■ **Instruction**:
Could you edit the entries below by replacing "brown" with "gray", keeping everything else the same and leaving the pictures out of your answer?

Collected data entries
----------

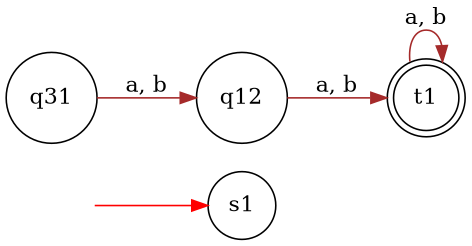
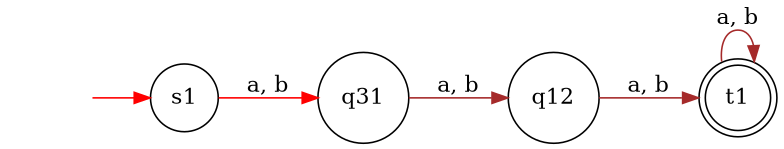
  digraph {
    rankdir=LR
    node [shape=circle]
    edge [color=brown]
    "" [shape=none]
    s1
    n3 [label=q31]
    t1 [shape=doublecircle]
    q12
    "" -> s1 [color=red]
+   s1 -> n3 [color=red label="a, b"]
    n3 -> q12 [label="a, b"]
    t1 -> t1 [label="a, b"]
    q12 -> t1 [label="a, b"]
  }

----------

■ **Output**:
  digraph {
    rankdir=LR
    node [shape=circle]
    edge [color=gray]
    "" [shape=none]
    s1
    n3 [label=q31]
    t1 [shape=doublecircle]
    q12
    "" -> s1 [color=red]
+   s1 -> n3 [color=red label="a, b"]
    n3 -> q12 [label="a, b"]
    t1 -> t1 [label="a, b"]
    q12 -> t1 [label="a, b"]
  }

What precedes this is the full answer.